My target was the hapless cashier of the Tesco Express around the corner. I strode into his store from the predawn inclemency as though I had done it a thousand times before. As though I had any idea what a Tesco Express sells. I paused in front of a display of milk (mléko) and surveyed it disdainfully before, with blind decisiveness, selecting a bottle. I placed it on the counter and nodded to the clerk. There was a moment of tension in which I waited expectantly.

Success. He let loose a brief burst of incomprehensible Czech and rang up the milk. I watched the display for the amount of crowns and paid with a banknote, responding to a sustained enfilade of Czech with a grunt. It sailed through beautifully. I took my change, and brusquely marched out the door, relishing the simple Czech farewell that followed me into the darkness.

I drank my victory milk at a tram stop and watched kids across the street throw snowballs at one another in the rising light.

New Vocab: ahoj (hello), mléko (milk), pardon (excuse me)

Day One, in Which the Narrator Arrives

Writing about my experiences abroad is a constant struggle to avoid meandering, uninteresting ruminations about minutiae. The audience (let's assume there is one [humor me (please)]) doesn't care about the way Lufthansa's airplane's tray tables are latched or how toilets flush in Europe. (Do they?)

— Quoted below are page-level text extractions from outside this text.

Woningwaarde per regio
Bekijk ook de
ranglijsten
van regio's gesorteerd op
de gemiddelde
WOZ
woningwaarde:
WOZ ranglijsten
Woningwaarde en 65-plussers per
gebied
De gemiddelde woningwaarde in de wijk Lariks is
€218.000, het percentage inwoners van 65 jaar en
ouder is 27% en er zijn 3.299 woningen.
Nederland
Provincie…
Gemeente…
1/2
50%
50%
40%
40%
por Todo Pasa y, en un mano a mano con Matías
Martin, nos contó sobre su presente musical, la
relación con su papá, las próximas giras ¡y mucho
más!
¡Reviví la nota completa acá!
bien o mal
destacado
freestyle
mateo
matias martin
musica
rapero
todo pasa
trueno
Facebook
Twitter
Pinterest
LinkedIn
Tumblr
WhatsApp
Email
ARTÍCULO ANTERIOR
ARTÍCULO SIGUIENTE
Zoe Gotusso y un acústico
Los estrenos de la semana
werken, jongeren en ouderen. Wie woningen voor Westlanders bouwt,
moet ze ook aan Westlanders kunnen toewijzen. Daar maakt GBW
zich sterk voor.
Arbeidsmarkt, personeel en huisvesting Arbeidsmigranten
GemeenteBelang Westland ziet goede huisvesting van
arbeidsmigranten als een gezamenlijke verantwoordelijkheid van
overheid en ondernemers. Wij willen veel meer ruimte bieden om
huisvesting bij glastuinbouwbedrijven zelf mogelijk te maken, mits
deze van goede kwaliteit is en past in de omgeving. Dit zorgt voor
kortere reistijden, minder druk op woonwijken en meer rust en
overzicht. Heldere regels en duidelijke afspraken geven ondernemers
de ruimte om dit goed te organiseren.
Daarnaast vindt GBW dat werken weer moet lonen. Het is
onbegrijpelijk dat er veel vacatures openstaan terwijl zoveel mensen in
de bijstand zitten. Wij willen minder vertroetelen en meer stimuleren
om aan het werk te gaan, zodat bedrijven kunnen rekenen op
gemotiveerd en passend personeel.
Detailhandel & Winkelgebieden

Having said that, experiences abroad are a collection of trivial, individually insignificant moments that coalesce into a transformative experience one can use to bore people at parties later on in life. Also, you can overpronounce foreign words.

I arrived via Frankfurt and, after a prolonged ballet involving luggage and orientation and introductions--the primary outcome of which is to make me forget the person's name less than a second after I hear it--there was time for a healthy meal at a Czech pub. Our choice of drink ran the gamut from "large beer" to "very large beer." Over a gently steaming plate of boiled potatoes and chicken fillet, I talked with a my new Czech friends about Hannah Arendt, stereotypes of Americans, residual resentment of communist ideology, American music from the 80s, and a few other things that got stuck somewhere in the barbed spines of the language barrier and bled to death between clusters of consonants and accent marks. Slowly.

Crashed early, drained by 20 hours of continuous travel.

New Vocab: Absolutely nothing. Tried to learn please and thank you, only succeeded in enunciating my own idiocy.